It's because the pandemic has become an extremely inconvenient roadblock on the highway to the eventual privatisation of the remaining public services.

  • States refusing to use existing Public Health vaccination plans, created for just this eventuality, in favour of vaccinations at Walgreens or whatever.

  • Cuomo avoiding using the NY Public Health vaccination plan in favor of one created by him and his aides. He's had enough of experts apparently, and doesn't mind saying it. He put a donor in charge of vaccine rollout.

  • The Conservative govt in the UK awarding 9 figure, repeat nine figure, PPE contracts to Conservative Donor-owned companies that only specialise in party supplies or something.

Anything to avoid reversing the trend of cutbacks to all public services.

Anything to maintain the march to privatisation.

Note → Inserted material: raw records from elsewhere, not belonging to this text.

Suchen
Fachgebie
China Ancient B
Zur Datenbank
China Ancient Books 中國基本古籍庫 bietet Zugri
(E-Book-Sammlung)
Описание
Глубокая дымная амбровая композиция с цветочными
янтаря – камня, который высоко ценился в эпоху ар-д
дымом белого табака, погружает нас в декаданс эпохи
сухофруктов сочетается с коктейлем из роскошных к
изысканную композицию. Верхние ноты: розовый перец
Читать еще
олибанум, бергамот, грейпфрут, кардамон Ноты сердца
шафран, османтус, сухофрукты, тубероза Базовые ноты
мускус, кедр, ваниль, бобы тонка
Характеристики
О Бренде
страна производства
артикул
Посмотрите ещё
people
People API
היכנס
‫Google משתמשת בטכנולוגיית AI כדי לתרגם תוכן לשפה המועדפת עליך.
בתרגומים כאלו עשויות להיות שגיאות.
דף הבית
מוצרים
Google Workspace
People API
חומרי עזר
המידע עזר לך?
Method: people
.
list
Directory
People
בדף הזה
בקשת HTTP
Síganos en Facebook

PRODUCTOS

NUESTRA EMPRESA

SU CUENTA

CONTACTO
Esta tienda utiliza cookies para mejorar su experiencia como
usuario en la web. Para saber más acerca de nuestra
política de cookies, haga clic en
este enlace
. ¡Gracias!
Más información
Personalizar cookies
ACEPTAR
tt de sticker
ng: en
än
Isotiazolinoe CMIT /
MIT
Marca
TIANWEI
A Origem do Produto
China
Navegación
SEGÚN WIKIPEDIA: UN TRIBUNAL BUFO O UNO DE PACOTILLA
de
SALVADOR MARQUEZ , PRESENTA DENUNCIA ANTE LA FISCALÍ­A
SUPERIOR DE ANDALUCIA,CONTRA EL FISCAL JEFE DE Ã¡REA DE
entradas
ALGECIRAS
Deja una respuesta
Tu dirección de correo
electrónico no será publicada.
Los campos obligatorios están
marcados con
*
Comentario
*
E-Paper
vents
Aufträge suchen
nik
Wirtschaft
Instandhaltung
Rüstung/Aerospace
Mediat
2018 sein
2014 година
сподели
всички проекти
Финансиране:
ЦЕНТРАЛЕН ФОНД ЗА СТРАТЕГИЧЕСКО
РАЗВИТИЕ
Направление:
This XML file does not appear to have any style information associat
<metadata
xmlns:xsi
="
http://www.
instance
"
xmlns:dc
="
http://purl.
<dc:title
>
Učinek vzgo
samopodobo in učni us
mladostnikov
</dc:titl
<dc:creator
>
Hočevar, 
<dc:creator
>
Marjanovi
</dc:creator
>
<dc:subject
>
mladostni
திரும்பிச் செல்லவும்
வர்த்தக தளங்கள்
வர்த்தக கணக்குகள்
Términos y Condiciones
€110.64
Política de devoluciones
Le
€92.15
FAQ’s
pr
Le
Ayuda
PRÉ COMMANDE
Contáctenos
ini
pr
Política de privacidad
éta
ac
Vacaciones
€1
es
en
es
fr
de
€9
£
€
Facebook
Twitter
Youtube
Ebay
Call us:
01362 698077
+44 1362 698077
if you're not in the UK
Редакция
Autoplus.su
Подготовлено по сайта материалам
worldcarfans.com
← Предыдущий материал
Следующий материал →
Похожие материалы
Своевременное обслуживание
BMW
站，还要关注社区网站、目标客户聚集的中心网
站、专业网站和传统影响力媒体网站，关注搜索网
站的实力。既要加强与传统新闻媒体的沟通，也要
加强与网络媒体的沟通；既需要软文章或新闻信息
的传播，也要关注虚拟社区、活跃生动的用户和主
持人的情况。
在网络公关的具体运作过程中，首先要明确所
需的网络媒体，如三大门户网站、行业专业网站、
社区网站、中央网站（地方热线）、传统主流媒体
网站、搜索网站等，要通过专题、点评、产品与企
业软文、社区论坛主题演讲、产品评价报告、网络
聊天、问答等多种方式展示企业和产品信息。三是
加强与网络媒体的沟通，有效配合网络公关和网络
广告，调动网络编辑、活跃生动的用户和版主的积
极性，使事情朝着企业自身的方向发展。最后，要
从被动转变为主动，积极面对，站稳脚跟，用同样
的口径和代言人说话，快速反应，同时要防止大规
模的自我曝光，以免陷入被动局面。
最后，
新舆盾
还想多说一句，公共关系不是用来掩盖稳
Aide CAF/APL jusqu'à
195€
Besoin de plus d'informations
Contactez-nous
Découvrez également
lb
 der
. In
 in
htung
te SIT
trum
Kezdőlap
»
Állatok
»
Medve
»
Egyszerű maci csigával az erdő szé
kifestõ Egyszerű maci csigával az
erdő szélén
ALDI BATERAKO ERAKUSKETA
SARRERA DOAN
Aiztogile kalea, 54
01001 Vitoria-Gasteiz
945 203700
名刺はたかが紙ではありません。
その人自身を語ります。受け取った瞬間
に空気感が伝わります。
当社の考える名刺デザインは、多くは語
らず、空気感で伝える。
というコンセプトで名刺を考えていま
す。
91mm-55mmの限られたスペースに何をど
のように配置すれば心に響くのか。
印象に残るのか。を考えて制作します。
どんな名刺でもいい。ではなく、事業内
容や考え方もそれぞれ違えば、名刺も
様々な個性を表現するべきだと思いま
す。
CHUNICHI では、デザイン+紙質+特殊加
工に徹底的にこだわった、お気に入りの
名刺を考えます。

Anything to avoid funding public services (that aren't cops), to avoid hiring people, and thefore empowering the unions.

Even in the middle of a global pandemic they will not reverse course and fund public services.

At the cost of hundreds of thousands of lives.

Government buildings should be marched on.

  • bark [none/use name]
    ·
    4 years ago

    I think you have it backwards.

    The pandemic is a chance to engage in massive destruction of public services.

    • late90smullbowl [they/them]
      hexagon
      ·
      edit-2
      4 years ago

      I mean, the slow destruction of public services has been the agenda since the eighties, imo. They want to privatise them.

      There is however still the perception among the public that these services exist in some way, as if it's still the sixties or something.

      The pandemic is inconvenient because it breaks the illusion. It shows people that cutbacks and austerity and neoliberal policies have eviscerated these services, to the extent that they cannot cope with a pandemic.